Eu égard à la gravité de ces faits, à leur réitération et à la nature des fonctions de secrétaire de mairie exercées depuis de nombreuses années par l’intéressée, qui justifiait la confiance que lui a témoignée l’autorité municipale, la sanction de révocation prononcée à son encontre ne présente aucun caractère disproportionné.
CAA Lyon 23LY03029 du 07.01.2026
Un agent placé en disponibilité d'office pour raison de santé manque à son devoir d'obéissance hiérarchique qui s'impose à tout agent public, en ne se présentant pas aux rendez-vous fixés par le service de la médecine de prévention, préalables à sa reprise du travail, et obligatoires compte tenu de la reconnaissance de son aptitude à la reprise par le conseil médical.
Par suite, cette faute est de nature à justifier la sanction du blâme qui lui a été infligée.

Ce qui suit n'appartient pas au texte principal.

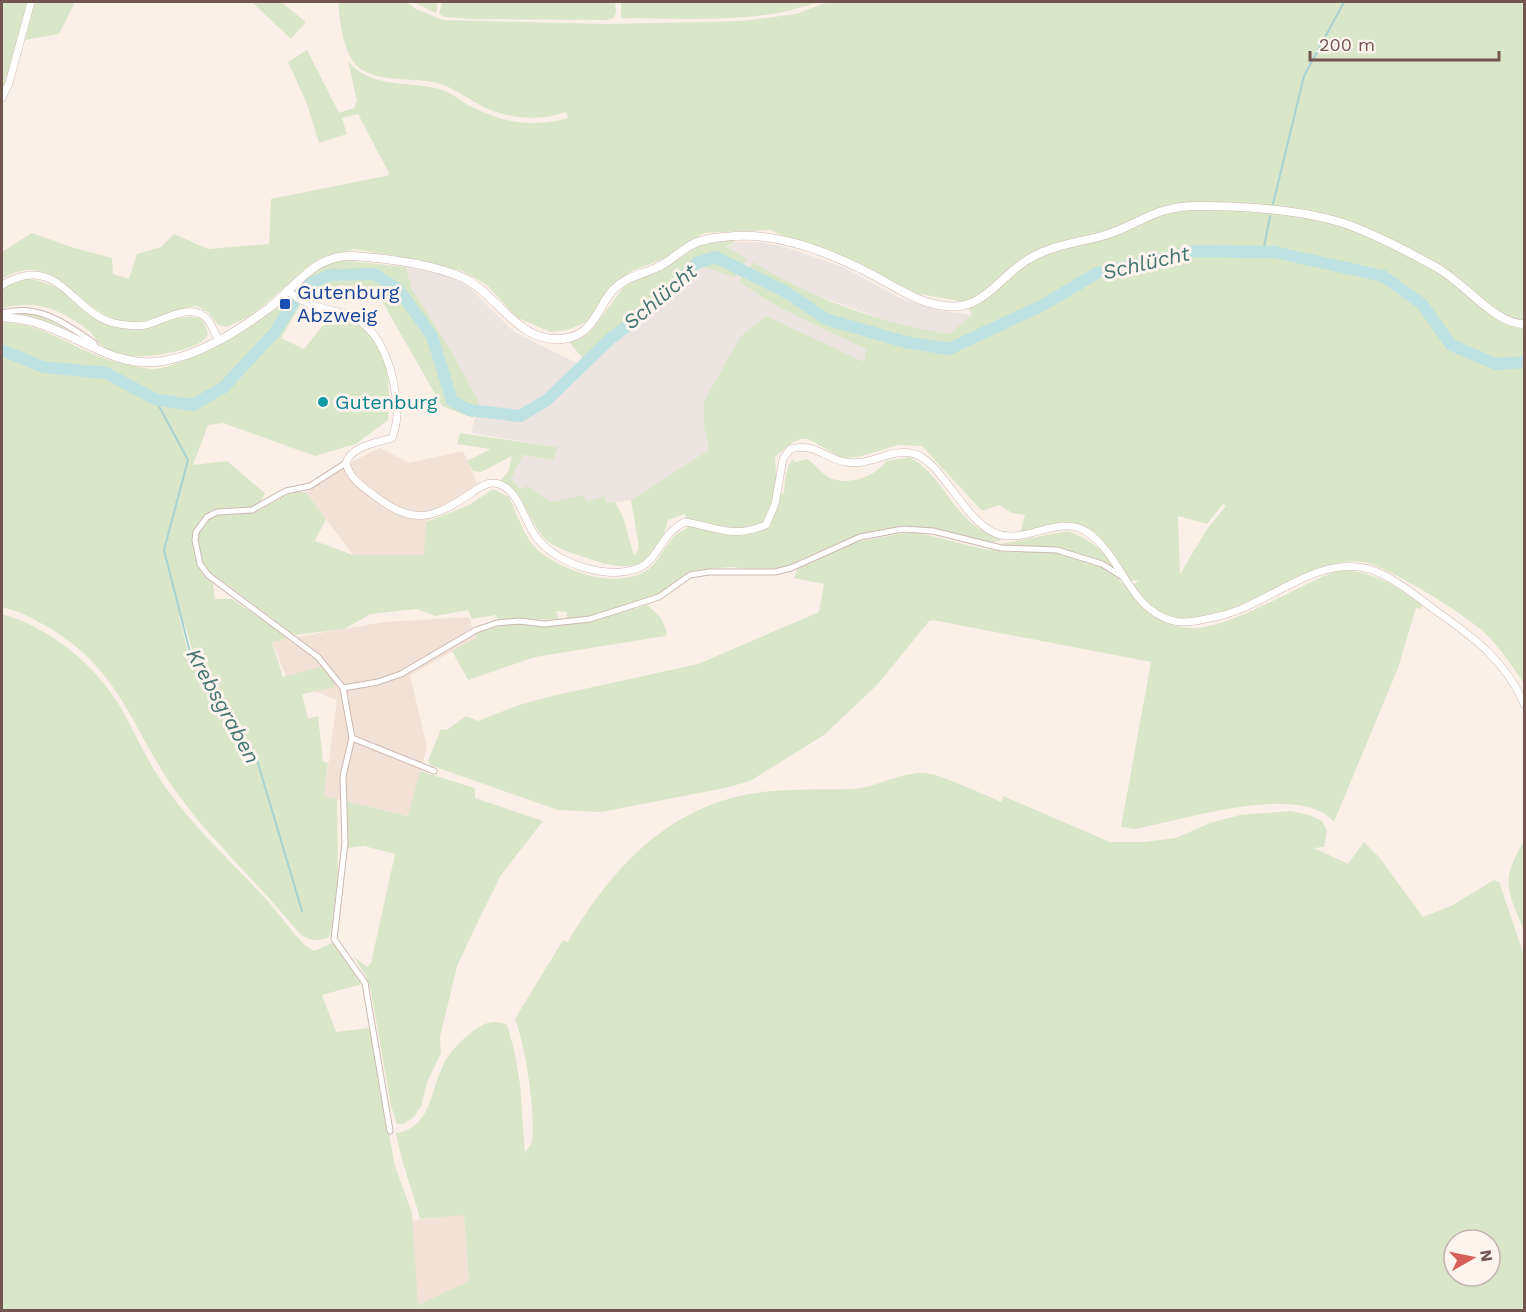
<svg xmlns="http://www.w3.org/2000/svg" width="1526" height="1312" viewBox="0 0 1526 1312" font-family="'Work Sans',sans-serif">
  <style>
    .residential { fill: #f1e1d7 }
    .industrial { fill: #ebe4e1 }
    .green { fill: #dae6c8; fill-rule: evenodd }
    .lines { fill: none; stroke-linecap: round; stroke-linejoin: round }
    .stream { stroke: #a6d3d1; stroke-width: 2 }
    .river { stroke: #bee2e1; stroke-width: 12 }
    .minor-casing { stroke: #cdb9b2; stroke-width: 7 }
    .tertiary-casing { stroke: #cdb9b2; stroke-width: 8 }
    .secondary-casing { stroke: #cfb8b0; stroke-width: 9 }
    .minor { stroke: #fff; stroke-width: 5 }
    .tertiary { stroke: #fff; stroke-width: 7 }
    .secondary { stroke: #fff; stroke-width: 8 }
    .transit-dot { fill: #1a4fb4; stroke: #fdf4ee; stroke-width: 2 }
    .culture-dot { fill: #0f9aa8; stroke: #fdf4ee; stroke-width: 2 }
    .labels { text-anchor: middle; stroke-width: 6; stroke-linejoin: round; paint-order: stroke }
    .transit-label { font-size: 20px; fill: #164399; stroke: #fdf4ee; text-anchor: start }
    .culture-label { font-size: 20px; fill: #0d838f; stroke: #fdf4ee; text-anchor: start }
    .water-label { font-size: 21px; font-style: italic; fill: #447574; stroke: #fdf4ee }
  </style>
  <rect width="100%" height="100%" fill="#faf0e8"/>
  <g class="residential">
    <polygon points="380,448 409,463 463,451 477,483 426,522 425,555 353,555 306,492 353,461"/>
    <polygon points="469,617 476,638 410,675 427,747 409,816 324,796 337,700 288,681 272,641 385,622"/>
    <polygon points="464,1214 469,1281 418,1306 410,1221"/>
  </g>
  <polygon class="industrial" points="734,242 759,242 785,247 841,266 898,297 935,310 972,315 949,334 901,326 792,286 753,263 740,283 774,305 867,349 864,362 721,374 704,401 704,427 709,450 631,500 540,514 511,479 523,455 553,460 556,447 471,433 478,403 452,352 412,289 406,267 445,275 468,286 514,332 585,367 702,266"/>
  <g class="green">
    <polygon points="2,2 28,2 7,80 2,90"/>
    <polygon points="35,2 75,2 59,34 25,40"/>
    <polygon points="252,2 281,2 306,22 291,39"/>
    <path d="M 338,2 L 407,2 L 416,9 L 443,20 L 606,24 L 743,21 L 796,14 L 828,2 L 1524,2 L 1524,683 C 1512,667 1500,647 1485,633 C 1466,615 1389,567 1364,562 C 1294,551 1186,677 1134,584 L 1140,580 L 1131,581 C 1090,524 1092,514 1020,533 L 1025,515 L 1012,513 L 999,505 L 982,511 L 922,446 L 898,445 L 858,457 L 842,458 L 808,439 L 801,439 L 793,442 L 775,457 L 777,493 L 784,493 C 785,481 785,466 794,459 L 795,462 L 807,459 C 814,463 819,470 825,475 C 843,488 875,478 886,461 L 910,457 C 948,479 953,525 1000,538 L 1000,541 L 992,542 L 910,526 L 879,531 L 843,541 L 775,571 L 730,567 L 696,570 L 648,600 L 590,617 L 567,619 L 567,612 L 556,611 L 559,619 L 498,621 L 496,615 L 472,619 L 468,610 L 436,616 L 416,609 L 371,614 L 344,629 L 294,635 L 221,580 L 215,583 L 203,571 L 213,584 L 215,599 L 232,599 L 289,638 L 272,642 L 283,677 L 324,666 L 332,676 L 335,687 L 302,694 L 308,719 L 318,716 L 323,761 L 328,763 L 324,796 L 337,799 L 338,874 L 331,933 L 328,938 C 315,941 311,941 300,934 C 261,886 213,843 177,793 C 132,731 123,673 51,629 C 34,619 20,611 2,607 L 2,322 C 42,324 61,341 96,355 C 113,362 132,366 150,369 C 177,372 268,318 288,299 L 294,298 L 302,302 L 281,338 L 304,349 L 325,323 L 336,314 C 346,319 362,325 370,333 C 391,354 390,392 388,420 L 356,444 L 315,456 L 223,423 L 208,425 L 193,465 L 227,461 L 265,493 L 256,512 L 291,492 L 306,492 L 326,519 L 315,541 L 353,555 L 424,555 L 426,522 L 469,505 L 493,489 L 509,497 C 517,513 524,538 538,550 C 564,572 614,589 646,571 C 659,563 662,549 672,539 C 675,534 682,531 687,528 L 685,514 L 668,520 C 655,572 628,573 584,557 C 572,553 555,548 546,540 C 534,529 528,509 518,496 C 514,490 507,485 501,480 L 508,472 L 512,456 L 481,472 L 473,471 L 467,461 L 491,449 L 457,444 L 460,433 L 557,447 L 553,460 L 523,455 L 511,479 L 520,489 L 528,486 L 551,502 L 583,495 L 587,502 L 604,496 L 607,503 L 615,502 L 623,517 L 634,556 L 639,548 L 631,500 L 709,450 L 704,427 L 704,401 L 741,336 L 766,316 L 864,362 L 866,349 L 774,305 L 739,282 L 753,262 C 813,299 880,323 949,334 L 972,315 L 965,302 L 919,294 L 869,270 L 770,230 L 704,233 L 666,258 L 632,271 L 618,280 L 587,322 L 567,330 L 550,332 L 516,317 L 487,285 L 462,271 L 396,256 L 354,249 L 320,258 L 252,315 L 227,327 L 218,325 L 208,312 L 196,306 C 169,310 147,327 119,321 C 76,310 55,247 2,279 L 2,252 L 32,233 L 71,247 L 112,258 L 113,274 L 129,279 L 137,254 L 161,247 L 174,234 L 208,249 L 269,244 L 271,199 L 390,175 L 358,114 L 342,118 L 347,134 L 319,143 L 307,104 L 288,62 L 307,50 L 339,113 L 354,108 L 357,101 L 348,61 C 371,90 411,80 442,90 C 452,93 461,101 470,106 C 503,123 532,128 568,118 L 566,112 C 537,122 505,119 478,104 C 464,96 452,87 437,83 C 414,77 382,83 361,69 C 343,58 340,21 338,2 ZM 1223,504 L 1226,506 L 1207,529 L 1180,574 L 1178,516 L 1207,524 ZM 179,616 L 185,624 L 193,653 L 218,693 L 213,698 L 188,652 Z"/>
    <polygon points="413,2 438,2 436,13"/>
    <polygon points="442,2 615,2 616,12 614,18 605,20 473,19 445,17 439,14"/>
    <path d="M 621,2 L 818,2 C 756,25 686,18 621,18 Z"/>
    <polygon points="734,237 734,242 726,247 747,259 734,277 701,266 640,321 586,362 569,342 581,339 591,331 623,288 634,280 667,266 703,243"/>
    <path d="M 341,260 L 406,267 L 412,289 L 452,352 L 479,403 L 473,418 L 442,406 L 375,289 L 340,285 L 314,299 L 304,292 L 302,283 C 314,270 324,264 341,260 Z"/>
    <path d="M 25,277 C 39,281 51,284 64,292 C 76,299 101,323 113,325 C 131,327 189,313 199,318 C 205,322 206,327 208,334 C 204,343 192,347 182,350 C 157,356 125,362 102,346 C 97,342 94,336 90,332 C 64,310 34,298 2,309 L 2,289 Z"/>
    <polygon points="22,311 47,317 87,342 41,320 5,315"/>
    <path d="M 1067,531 C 1090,539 1101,548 1115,568 L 1091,558 L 1058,548 L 996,545 Z"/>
    <path d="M 910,532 C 941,536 969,548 999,551 C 1017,554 1036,550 1053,552 C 1068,555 1084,560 1097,565 C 1136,581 1140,627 1193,628 C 1228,629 1299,585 1336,571 C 1371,568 1395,586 1422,605 L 1421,609 L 1416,608 L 1398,668 L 1334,822 C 1299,781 1180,821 1134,829 L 1121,827 L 1151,662 L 933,620 L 929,621 L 878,684 L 824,735 L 750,781 L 725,788 L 601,812 L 558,810 L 430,765 L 428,761 L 441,729 L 447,730 L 466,716 L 478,721 L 519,705 L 552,696 L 698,664 L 819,612 L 824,584 L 794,578 L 797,569 L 856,542 Z"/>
    <polygon points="648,605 661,618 667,632 665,636 535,657 468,680 452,651 476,638 474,633 513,623 559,626 599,619"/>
    <path d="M 2,614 C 49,627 96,665 121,708 C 136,735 148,763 166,788 C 195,829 233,863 267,900 C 280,915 291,931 305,945 L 314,951 L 334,942 L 362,984 L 322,995 L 336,1032 L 369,1028 L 395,1166 L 412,1213 L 418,1305 L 469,1281 L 464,1215 L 420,1219 C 413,1190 401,1163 396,1133 C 429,1129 430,1095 441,1070 C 447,1054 459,1042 473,1031 C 485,1023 492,1019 507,1025 L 514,1049 L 520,1084 L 525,1153 C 527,1149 531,1145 532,1141 C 536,1114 525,1044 515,1019 L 563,940 L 568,942 C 610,871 664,810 749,794 C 784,788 819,790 854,789 C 873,788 908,770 925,773 C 946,776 981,794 1002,802 L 1003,796 L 1110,842 L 1143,842 L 1176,838 L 1210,823 L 1240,815 L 1291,811 L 1309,815 L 1322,821 L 1327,830 L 1324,847 L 1314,848 L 1348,864 L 1364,842 L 1379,857 L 1423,917 L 1451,906 L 1494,880 L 1499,882 L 1524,955 L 1524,1310 L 2,1310 ZM 1454,1240 L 1490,1240 L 1490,1276 L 1454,1276 Z"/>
    <polygon points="420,771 475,788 475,798 543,821 501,875 480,917 457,966 440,1037 441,1053 428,1080 421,1106 414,1117 403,1124 397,1124 391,1106 371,991 366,976 353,956 367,967 371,963 395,854 364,846 347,848 346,801 408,816"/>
    <path d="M 1524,841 L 1524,931 C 1508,889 1499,883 1524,841 Z"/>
  </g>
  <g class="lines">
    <g class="stream">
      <polyline points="1273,204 1304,76 1344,2"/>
      <polyline points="1263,252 1270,216"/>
      <polyline points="155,399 188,460 164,550 190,652 257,760 302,911"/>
    </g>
    <polyline class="river" points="2,350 43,367 106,373 155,399 193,405 224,387 275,332 304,286 331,275 374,274 398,289 432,336 452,401 469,410 520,416 547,400 610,339 645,312 697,263 715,257 786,292 826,319 905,342 949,349 1043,305 1097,273 1195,251 1274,252 1383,276 1422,304 1451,345 1496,364 1524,362"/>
    <defs>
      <g id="minor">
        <path d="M 2,313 C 38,303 65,323 94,343 L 97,350"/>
        <polyline points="346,463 310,486 286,491 252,510 217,512 207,517 196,532 195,540 200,564 208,575 318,657 343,688 352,738 343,776 345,843 334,939 365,983 390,1131"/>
        <polyline points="343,688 378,682 401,674 476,630 497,623 519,621 544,624 590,619 659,597 690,575 709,572 775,572 791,568 860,537 903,529 933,531 1001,548 1057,550 1102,564 1121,576"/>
        <polyline points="352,738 434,771"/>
      </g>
      <g id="tertiary">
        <polyline points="2,98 9,83 31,2"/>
        <path d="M 2,285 C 58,251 72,313 114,323 C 124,325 136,327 146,325 C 162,321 187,304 204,316 C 211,321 214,332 218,339"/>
        <path d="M 287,290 C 300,303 321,308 338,312 C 372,319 386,349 393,380 C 397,401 400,418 392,438 C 376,443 351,446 346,463 C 350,479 363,487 375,496 C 415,527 434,518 473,492 C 479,488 486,482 494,483 C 519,486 523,521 537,538 C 558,565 610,581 641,567 C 659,558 661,533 685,522 C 717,527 733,539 766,525 L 775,504 L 783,459 L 790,449 C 817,443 822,457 845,462 C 869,467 889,449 911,453 C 941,458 962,519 995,533 C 1024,546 1059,513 1087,532 C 1122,555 1129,611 1174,621 C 1189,624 1205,619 1219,616 C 1272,604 1319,551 1375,571 C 1397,580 1420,599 1439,613 C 1475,638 1507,663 1524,704"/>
      </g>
      <path id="secondary" d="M 2,317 C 16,318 30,320 43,325 C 84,339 118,369 163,361 C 201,355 239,330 269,308 C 296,287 314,254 353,256 C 385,258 441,265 469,281 C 502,301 522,347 568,338 C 594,333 598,306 613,290 C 626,276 642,275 658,267 C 671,261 681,250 693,244 C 706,238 722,237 735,236 C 782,233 833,254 873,275 C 900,289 927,310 960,306 C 987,303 1005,272 1029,259 C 1052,245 1076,243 1102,236 C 1141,225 1152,206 1198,206 C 1247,206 1303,209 1349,225 C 1378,236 1407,251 1434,266 C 1464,281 1493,324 1524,324"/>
    </defs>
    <use href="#minor" class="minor-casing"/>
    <use href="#tertiary" class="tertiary-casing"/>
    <use href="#secondary" class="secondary-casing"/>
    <use href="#minor" class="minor"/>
    <use href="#tertiary" class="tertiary"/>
    <use href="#secondary" class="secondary"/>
  </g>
  <rect class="transit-dot" x="279" y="298" width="12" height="12" rx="3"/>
  <circle class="culture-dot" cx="323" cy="402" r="6"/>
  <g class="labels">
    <g class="transit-label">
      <text x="297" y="299">Gutenburg<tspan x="297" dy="23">Abzweig</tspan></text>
    </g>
    <g class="culture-label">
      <text x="335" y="409">Gutenburg</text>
    </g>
    <g class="water-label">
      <text transform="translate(1146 263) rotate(-13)" y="7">Schlücht</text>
      <text transform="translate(660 297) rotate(-40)" y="7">Schlücht</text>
      <text transform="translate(223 706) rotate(61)" y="7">Krebsgraben</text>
    </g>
  </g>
  <rect width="1526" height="1312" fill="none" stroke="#72554f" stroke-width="6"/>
  <g transform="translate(1472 1258) rotate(81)"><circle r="28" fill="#fdf4ee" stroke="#c5b4ae" stroke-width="1.5"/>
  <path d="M0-4.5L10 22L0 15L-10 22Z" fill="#d7605a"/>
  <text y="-9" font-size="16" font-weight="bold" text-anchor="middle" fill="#72554f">N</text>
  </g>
  <path d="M1310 51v9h189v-9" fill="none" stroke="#72554f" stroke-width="3"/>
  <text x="1319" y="51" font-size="18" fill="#72554f" stroke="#fdf4ee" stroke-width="4.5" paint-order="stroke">200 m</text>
</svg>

TA Marseille 2305802 du 08.01.2026
Les faits reprochés à un agent, consistant à avoir publié sur le réseau social Facebook divers messages faisant la promotion de l'activité de vente de vêtements à laquelle il se livrait sans avoir averti son employeur, ni sollicité d'autorisation de cumul, et à avoir diffusé, sur le même réseau social, alors qu'il se trouvait en service, des images extraites du système de vidéosurveillance de son lieu de travail, accompagnées de propos critiques et désobligeant à l’égard de son employeur, sont fautifs.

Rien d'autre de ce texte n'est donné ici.